Il se peut que l’on connaisse désormais l’identité du créateur du bitcoin, connu jusqu’à présent sous son pseudonyme Satoshi Nakamoto. L’Australien Craig Steven Wright, qui a récemment fait son outing comme inventeur du bitcoin après avoir vécu dans l’anonymat pendant sept ans, a été identifié de manière formelle par des vétérans de la crypto-devise ayant correspondu avec lui à l’époque de sa genèse. Après l’avoir mis au défi de prouver ses dires, ceux-ci se sont déclarés satisfaits et l’ont confirmé comme le légendaire Satoshi Nakamoto, à l’origine du succès planétaire de la première expérience de cryptodevise.

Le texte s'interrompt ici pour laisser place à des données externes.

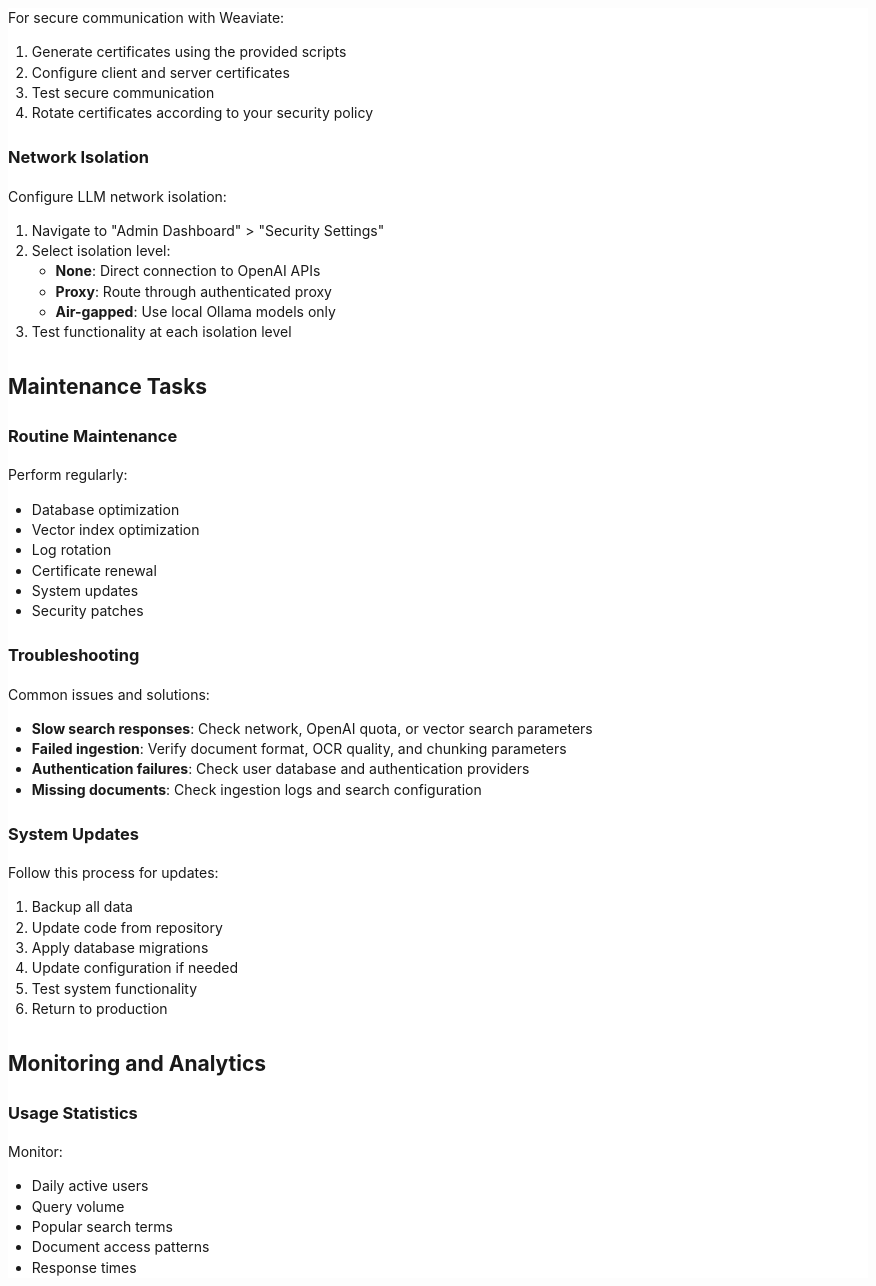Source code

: For secure communication with Weaviate:
1. Generate certificates using the provided scripts
2. Configure client and server certificates
3. Test secure communication
4. Rotate certificates according to your security policy

### Network Isolation

Configure LLM network isolation:
1. Navigate to "Admin Dashboard" > "Security Settings"
2. Select isolation level:
   - **None**: Direct connection to OpenAI APIs
   - **Proxy**: Route through authenticated proxy
   - **Air-gapped**: Use local Ollama models only
3. Test functionality at each isolation level

## Maintenance Tasks

### Routine Maintenance

Perform regularly:
- Database optimization
- Vector index optimization
- Log rotation
- Certificate renewal
- System updates
- Security patches

### Troubleshooting

Common issues and solutions:
- **Slow search responses**: Check network, OpenAI quota, or vector search parameters
- **Failed ingestion**: Verify document format, OCR quality, and chunking parameters
- **Authentication failures**: Check user database and authentication providers
- **Missing documents**: Check ingestion logs and search configuration

### System Updates

Follow this process for updates:
1. Backup all data
2. Update code from repository
3. Apply database migrations
4. Update configuration if needed
5. Test system functionality
6. Return to production

## Monitoring and Analytics

### Usage Statistics

Monitor:
- Daily active users
- Query volume
- Popular search terms
- Document access patterns
- Response times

La façon dont s’est établie de manière quasi-certaine la paternité de Craig Wright est assez tortueuse, et certains experts demeurent sceptiques. Les premiers éléments ont émergé en décembre dernier. Mais des contradictions et des imprécisions ont semé le doute et ont amené certains témoins des premières heures du bitcoin à réserver leur jugement. Un témoignage apparemment décisif a été apporté par Gavin Andresen, chef de la Fondation Bitcoin. Il a raconté avoir été invité à une rencontre privée avec Craig Wright à Londres au cours de laquelle celui-ci s’est prêté à ses demandes. La rencontre a eu lieu après qu’une firme affirmant représenter Wright a pris contact avec lui. Wright aurait ainsi signé à cette occasion des messages d’une façon qui prouve de manière univoque qu’il possède des clés privées dont on sait qu’elles ne peuvent appartenir qu’à Satoshi Nakamoto. Seul le véritable Satoshi Nakamoto pouvait procéder à cette opération, selon Andresen qui s’est aussi dit convaincu par la connaissance intime de l’univers du bitcoin dont a fait preuve Craig Wright, et en particulier par les détails qu’il a donnés sur les balbutiements de la cryptomonnaie.

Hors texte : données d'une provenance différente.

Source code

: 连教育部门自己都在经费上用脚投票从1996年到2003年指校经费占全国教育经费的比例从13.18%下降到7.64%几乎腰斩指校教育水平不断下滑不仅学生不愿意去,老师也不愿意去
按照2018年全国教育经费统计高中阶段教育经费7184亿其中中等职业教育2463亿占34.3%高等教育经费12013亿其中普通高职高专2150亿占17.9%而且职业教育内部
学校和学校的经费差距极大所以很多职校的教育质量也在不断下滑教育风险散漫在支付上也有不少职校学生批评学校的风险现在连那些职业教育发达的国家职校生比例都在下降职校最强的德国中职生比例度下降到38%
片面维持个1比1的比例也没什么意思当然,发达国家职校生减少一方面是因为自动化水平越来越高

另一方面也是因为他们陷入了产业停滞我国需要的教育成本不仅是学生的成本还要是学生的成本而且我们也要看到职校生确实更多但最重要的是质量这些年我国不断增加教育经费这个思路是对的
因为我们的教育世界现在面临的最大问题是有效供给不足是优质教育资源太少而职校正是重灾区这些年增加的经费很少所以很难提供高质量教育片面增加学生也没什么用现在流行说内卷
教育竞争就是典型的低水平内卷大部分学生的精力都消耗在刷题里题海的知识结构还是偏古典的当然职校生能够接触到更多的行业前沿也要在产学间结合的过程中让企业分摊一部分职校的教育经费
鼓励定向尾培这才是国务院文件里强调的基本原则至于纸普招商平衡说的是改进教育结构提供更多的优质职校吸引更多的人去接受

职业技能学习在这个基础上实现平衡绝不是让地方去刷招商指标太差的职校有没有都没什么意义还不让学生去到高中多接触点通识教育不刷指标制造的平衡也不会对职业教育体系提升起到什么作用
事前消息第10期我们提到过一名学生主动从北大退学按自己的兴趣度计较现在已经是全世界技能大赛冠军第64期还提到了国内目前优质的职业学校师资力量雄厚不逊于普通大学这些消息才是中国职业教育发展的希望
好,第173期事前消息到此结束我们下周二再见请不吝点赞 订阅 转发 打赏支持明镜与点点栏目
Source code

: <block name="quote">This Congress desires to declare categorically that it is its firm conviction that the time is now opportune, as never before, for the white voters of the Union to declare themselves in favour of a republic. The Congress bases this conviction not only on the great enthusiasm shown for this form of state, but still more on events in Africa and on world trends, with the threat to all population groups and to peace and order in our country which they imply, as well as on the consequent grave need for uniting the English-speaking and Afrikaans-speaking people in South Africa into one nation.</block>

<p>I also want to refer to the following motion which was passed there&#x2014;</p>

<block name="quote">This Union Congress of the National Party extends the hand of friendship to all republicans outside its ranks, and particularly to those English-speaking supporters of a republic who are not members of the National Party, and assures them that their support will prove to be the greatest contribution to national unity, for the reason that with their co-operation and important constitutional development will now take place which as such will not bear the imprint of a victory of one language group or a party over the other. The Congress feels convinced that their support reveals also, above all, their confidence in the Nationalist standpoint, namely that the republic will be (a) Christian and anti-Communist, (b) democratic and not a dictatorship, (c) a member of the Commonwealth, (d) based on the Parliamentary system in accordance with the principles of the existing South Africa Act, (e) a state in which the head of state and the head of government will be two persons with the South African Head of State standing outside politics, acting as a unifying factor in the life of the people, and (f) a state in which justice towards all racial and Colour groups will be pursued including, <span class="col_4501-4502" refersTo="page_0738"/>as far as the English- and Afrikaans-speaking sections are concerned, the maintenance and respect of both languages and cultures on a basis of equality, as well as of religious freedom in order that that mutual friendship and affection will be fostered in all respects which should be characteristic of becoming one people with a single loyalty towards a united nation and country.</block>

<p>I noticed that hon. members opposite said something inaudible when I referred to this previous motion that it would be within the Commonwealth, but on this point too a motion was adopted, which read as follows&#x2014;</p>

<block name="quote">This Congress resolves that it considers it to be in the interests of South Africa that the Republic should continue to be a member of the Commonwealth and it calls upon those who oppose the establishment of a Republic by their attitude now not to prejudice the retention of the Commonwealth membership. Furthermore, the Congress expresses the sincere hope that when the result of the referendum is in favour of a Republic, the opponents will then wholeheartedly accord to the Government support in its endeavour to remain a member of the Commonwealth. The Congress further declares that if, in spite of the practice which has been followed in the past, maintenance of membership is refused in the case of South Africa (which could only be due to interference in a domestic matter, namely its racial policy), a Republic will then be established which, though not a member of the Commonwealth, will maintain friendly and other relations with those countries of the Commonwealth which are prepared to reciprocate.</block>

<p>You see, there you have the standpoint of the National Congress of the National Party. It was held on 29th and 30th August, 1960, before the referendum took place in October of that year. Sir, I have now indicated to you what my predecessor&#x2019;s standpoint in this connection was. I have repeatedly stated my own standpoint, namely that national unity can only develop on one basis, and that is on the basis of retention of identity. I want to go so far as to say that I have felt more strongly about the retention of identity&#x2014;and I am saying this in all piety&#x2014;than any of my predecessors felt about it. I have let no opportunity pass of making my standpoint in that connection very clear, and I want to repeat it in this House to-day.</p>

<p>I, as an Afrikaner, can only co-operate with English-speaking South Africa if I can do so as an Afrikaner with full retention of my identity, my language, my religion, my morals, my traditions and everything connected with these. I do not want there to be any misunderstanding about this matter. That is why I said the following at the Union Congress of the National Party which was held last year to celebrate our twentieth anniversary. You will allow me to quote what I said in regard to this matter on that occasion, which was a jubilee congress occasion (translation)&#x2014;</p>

Gavin Andresen est archi-connu et révéré dans l’univers bitcoin. En même temps, les experts ont eu beaucoup de mal à comprendre les raisons qui ont poussé Craig Wright à publier par ailleurs des éléments censés prouver son identité, mais rapidement démasqués comme ne prouvant rien du tout. Ce gap entre une preuve infalsifiable apportée en privé et les preuves facilement démontables publiées sur un blog reste difficilement explicable. De même, s’il est relativement facile de comprendre ce qui a poussé Satoshi Nakamoto à masquer son identité pendant tout ce temps, il reste à savoir ce qui a motivé Wright a sortir ainsi de l’anonymat aujourd’hui. Sans doute connaîtra-t-on dans quelque temps le fin mot de l’histoire, en particulier, les ressorts psychologiques qui ont pu pousser Craig Wright à agir de cette façon contradictoire. Andresen a précisé que Wright s’était montré hautement émotif durant la rencontre, comme s’il restait ambivalent quant à jeter le masque ou non.
Cela fait des années que la presse spécule sur l’identité de Satoshi Nakamoto, avec notamment une alerte concernant un Japonais établi en Californie et portant très précisément ce nom, une piste qui s’est avérée fausse. Le suspense semble désormais terminé. Craig Steven Wright, né en 1970, est un informaticien et homme d’affaires qui a travaillé pour plusieurs entreprises et enseigné à l’université. Il a été actif ces dernières années dans le domaine des cryptomonnaies, notamment à travers la société Hotwire Preemptive Intelligence, puis par le biais de la banque de bitcoins Denariuz qu’il a créée et pour laquelle il a obtenu des subventions fiscales d’un montant de 54 millions de dollars de la part des autorités australiennes. Il présente donc a priori toutes les compétences requises pour être l’inventeur du bitcoin, même si l’on peut aussi argumenter que ses connaissances ont pu lui permettre justement de monter une escroquerie élaborée pour se faire passer pour tel. D’un autre côté, le témoignage de Gavin Andresen a été corroboré par le directeur-fondateur de la Bitcoin Foundation, Jon Matonis. D’autres continuent de suspecter Wright de ne pas avoir apporté de preuve convaincante qu’il est bien Satoshi Nakamoto, en recyclant une clé utilisée publiquement par Satoshi Nakamoto.